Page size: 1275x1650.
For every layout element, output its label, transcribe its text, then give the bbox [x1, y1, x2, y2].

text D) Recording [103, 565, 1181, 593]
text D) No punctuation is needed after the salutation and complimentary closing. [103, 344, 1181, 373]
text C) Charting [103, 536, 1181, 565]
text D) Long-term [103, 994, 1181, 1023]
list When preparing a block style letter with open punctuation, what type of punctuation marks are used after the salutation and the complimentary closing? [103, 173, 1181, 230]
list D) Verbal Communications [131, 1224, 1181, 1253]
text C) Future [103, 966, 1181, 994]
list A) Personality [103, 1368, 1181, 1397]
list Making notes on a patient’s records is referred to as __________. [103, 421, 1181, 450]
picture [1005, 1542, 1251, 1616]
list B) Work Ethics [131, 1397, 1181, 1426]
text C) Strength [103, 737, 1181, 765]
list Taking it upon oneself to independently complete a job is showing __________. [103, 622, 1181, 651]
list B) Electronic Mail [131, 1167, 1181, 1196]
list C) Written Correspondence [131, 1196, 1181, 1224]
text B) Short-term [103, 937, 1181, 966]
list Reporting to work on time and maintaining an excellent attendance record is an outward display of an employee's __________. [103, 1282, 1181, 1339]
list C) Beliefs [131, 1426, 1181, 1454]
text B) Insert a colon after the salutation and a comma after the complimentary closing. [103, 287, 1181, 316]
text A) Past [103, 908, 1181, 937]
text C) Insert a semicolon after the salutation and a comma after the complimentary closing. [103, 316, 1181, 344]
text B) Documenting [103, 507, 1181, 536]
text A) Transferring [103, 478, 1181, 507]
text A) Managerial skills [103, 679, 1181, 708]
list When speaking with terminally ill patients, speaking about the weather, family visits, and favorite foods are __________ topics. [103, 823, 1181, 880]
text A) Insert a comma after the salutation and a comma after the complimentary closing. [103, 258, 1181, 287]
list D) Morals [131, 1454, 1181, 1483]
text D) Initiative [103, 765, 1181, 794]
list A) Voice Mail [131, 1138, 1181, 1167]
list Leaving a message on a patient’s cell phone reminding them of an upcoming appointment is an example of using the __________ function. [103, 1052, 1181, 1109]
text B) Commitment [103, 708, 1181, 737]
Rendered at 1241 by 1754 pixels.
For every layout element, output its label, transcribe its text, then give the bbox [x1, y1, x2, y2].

________________________________________

Task goal:
Only an exact copy of the data above will do.

Reply to the task:
Page size: 1275x1650.
For every layout element, output its label, transcribe its text, then give the bbox [x1, y1, x2, y2].

text D) Recording [103, 565, 1181, 593]
text D) No punctuation is needed after the salutation and complimentary closing. [103, 344, 1181, 373]
text C) Charting [103, 536, 1181, 565]
text D) Long-term [103, 994, 1181, 1023]
list When preparing a block style letter with open punctuation, what type of punctuation marks are used after the salutation and the complimentary closing? [103, 173, 1181, 230]
list D) Verbal Communications [131, 1224, 1181, 1253]
text C) Future [103, 966, 1181, 994]
list A) Personality [103, 1368, 1181, 1397]
list Making notes on a patient’s records is referred to as __________. [103, 421, 1181, 450]
picture [1005, 1542, 1251, 1616]
list B) Work Ethics [131, 1397, 1181, 1426]
text C) Strength [103, 737, 1181, 765]
list Taking it upon oneself to independently complete a job is showing __________. [103, 622, 1181, 651]
list B) Electronic Mail [131, 1167, 1181, 1196]
list C) Written Correspondence [131, 1196, 1181, 1224]
text B) Short-term [103, 937, 1181, 966]
list Reporting to work on time and maintaining an excellent attendance record is an outward display of an employee's __________. [103, 1282, 1181, 1339]
list C) Beliefs [131, 1426, 1181, 1454]
text B) Insert a colon after the salutation and a comma after the complimentary closing. [103, 287, 1181, 316]
text A) Past [103, 908, 1181, 937]
text C) Insert a semicolon after the salutation and a comma after the complimentary closing. [103, 316, 1181, 344]
text B) Documenting [103, 507, 1181, 536]
text A) Transferring [103, 478, 1181, 507]
text A) Managerial skills [103, 679, 1181, 708]
list When speaking with terminally ill patients, speaking about the weather, family visits, and favorite foods are __________ topics. [103, 823, 1181, 880]
text A) Insert a comma after the salutation and a comma after the complimentary closing. [103, 258, 1181, 287]
list D) Morals [131, 1454, 1181, 1483]
text D) Initiative [103, 765, 1181, 794]
list A) Voice Mail [131, 1138, 1181, 1167]
list Leaving a message on a patient’s cell phone reminding them of an upcoming appointment is an example of using the __________ function. [103, 1052, 1181, 1109]
text B) Commitment [103, 708, 1181, 737]
Rendered at 1241 by 1754 pixels.
For every layout element, output its label, transcribe its text, then give the bbox [x1, y1, x2, y2].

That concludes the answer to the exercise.